> _Task requirements_
What is needed is a faithful copy of all the entries, with no pictures in it.

> _Records for the exercise_
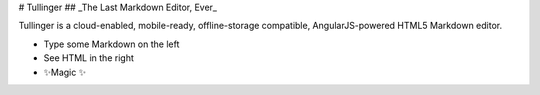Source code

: # Tullinger
## _The Last Markdown Editor, Ever_

Tullinger is a cloud-enabled, mobile-ready, offline-storage compatible,
AngularJS-powered HTML5 Markdown editor.

- Type some Markdown on the left
- See HTML in the right
- ✨Magic ✨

> _Task response_
Source code

: # Tullinger
## _The Last Markdown Editor, Ever_

Tullinger is a cloud-enabled, mobile-ready, offline-storage compatible,
AngularJS-powered HTML5 Markdown editor.

- Type some Markdown on the left
- See HTML in the right
- ✨Magic ✨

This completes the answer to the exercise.